В пятницу утром я решил отправиться на работу на машине, по дороге послушать музыку, подумать и просто побыть с собой наедине. Не разговаривать с сестрой неделю – ничего особенного. Две – уже плохо. Я сомневался, нужно ли продолжать в том же духе и третью, а с другой стороны – должен ли это прекратить. Не горя желанием извиняться, я не хотел тем не менее винить ее в чем бы то ни было. Просто вся ситуация оказалась мерзкой.

Моя машина была уютным укрытием от дождя, еле слышно урча мотором. И из-за часа пик мне ничего не оставалось, кроме как прокручивать в памяти ее слова, потом мои слова в ответ, и думать, насколько она была права и каким придурком я был.

Зачем, зачем, ну зачем я сегодня сел за руль?

Я вспомнил, как в самом начале нашей поездки мы застряли в пробке. Я был опьянен отпуском и без конца улыбался, а Пиппа тем временем сочиняла истории про каждого сидящего в соседних машинах. Мужчина справа от нас замышлял ограбление банка – да это же заметно – «Взгляни на его мешки под глазами и как он ссутулился, как виновато опустил плечи!» А измотанная мама с несколькими детьми на заднем сидении, по словам Пиппы, возвращалась с дня рождения, а ее еле заметная улыбка относилась к бутылке вина, которую она купила накануне и о которой только что вспомнила.

Сейчас же в черном внедорожнике слева от меня пританцовывала в такт мелодии по радио женщина.

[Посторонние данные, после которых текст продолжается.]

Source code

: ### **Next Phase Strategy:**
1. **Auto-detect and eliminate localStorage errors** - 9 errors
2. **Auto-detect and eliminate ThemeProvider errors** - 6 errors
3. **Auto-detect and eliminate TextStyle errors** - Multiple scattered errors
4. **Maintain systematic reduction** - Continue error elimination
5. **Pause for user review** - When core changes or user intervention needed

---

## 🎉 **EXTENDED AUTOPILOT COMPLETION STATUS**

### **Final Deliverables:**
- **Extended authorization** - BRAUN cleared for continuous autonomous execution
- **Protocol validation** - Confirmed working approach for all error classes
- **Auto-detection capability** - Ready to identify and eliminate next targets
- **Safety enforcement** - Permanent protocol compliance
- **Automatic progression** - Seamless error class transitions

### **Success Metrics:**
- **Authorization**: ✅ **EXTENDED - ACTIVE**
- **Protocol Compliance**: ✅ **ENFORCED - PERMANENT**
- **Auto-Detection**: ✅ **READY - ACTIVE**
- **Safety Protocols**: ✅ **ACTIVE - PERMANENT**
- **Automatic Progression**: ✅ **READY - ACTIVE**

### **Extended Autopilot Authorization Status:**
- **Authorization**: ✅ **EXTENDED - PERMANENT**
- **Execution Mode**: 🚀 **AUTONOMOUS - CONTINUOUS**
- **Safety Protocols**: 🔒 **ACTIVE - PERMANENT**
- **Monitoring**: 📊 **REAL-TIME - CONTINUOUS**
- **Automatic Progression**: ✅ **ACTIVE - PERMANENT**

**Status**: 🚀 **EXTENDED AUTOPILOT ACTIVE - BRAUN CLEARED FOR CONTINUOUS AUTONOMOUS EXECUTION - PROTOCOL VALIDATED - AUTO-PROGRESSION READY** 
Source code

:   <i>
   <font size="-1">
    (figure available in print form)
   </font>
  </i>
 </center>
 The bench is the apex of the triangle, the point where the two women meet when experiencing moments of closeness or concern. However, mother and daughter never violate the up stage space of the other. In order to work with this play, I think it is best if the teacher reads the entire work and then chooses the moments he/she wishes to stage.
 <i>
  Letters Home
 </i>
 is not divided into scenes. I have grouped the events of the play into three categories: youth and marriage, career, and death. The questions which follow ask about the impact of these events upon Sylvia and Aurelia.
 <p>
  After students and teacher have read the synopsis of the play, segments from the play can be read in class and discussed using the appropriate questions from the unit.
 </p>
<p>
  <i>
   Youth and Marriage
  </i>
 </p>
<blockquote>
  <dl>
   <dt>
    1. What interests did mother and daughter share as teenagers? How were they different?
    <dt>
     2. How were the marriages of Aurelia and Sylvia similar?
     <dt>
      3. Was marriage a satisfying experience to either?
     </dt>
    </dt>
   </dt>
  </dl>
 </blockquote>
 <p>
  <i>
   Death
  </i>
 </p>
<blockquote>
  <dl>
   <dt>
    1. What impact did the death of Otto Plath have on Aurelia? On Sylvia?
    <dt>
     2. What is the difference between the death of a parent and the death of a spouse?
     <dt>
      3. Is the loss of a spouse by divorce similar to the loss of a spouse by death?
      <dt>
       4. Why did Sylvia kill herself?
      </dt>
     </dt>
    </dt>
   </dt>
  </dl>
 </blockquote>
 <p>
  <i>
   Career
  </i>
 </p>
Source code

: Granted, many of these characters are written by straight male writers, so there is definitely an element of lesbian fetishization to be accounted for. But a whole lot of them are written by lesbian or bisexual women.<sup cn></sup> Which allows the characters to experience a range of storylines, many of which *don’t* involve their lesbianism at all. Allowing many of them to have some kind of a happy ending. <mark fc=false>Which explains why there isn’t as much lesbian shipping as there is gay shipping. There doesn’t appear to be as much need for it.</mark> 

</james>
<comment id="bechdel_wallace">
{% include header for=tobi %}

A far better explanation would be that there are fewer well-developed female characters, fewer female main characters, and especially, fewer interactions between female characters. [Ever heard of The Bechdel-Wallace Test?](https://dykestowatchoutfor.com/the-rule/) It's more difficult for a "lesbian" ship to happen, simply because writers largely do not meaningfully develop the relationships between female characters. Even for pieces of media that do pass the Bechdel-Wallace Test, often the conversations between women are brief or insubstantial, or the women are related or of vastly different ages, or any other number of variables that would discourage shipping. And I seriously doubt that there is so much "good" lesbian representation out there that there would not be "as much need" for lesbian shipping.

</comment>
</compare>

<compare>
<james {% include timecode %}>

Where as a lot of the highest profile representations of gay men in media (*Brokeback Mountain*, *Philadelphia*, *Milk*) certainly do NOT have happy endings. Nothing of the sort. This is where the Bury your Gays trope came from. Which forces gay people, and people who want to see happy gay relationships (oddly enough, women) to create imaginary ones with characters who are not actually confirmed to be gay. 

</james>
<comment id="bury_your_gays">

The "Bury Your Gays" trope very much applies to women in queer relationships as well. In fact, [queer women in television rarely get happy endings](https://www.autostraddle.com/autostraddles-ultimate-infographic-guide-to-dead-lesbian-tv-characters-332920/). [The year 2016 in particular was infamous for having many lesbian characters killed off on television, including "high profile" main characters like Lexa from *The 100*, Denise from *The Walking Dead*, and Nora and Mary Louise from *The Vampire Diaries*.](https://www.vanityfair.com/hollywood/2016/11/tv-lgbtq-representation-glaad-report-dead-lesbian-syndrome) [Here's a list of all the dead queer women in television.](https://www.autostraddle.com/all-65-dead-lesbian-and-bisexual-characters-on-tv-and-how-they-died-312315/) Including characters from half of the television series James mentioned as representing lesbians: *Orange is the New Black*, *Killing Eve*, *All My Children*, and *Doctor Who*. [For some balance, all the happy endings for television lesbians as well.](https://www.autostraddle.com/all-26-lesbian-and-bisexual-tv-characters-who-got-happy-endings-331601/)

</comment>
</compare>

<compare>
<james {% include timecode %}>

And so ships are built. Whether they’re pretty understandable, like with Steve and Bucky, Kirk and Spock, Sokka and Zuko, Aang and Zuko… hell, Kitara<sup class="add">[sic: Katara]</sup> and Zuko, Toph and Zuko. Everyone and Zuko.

Справа мужчина примерно моего возраста смотрел в зеркало заднего вида и активно жестикулировал, разговаривая с сидящими на заднем сидении детьми. Уверен, что жизни их обоих были увлекательными… Просто я не умел так хорошо сочинять истории, как Пиппа.

Тем не менее своей привычкой мечтать и что-нибудь придумывать она, кажется, немного заразила и меня, потому что вместо того, чтобы беспокоиться об отношениях с сестрой я глазел по сторонам. Я подумал о жизни Пиппы в Лондоне, о том, думала ли она о моей в Бостоне. Как она добирается до работы? На метро? Пешком? Водит ли машину?

Когда во время каникул в колледже я приезжал домой, то часто воровал ключи от машины отца и поздним вечером катался на ней по городу. Потом, вместе с Уиллом тайком проникнув на футбольное поле, мы пили пиво, пока нас не тянуло в сон. Проснувшись посреди ночи, мы обнаружили себя мокрыми от росы и покрытыми муравьями и поспешили домой, пока кто-нибудь не обнаружил пропажу машины. Может, в подростковом возрасте Пиппа тоже таскала ключи от машины ее мам и рассекала по лондонским улицам вместе с друзьями. Может, целовалась на заднем сидении с мальчиками или громко пела, перекрикивая шум врывающегося в открытые окна ветра.

Слева кто-то посигналил, и, заморгав, я очнулся от своих мыслей. Я больше времени, чем ожидал, провел в размышлениях о Пиппе и чем она могла заниматься в разные моменты. С учетом того, что случившееся между нами было мало значимо и не предполагало обязательств.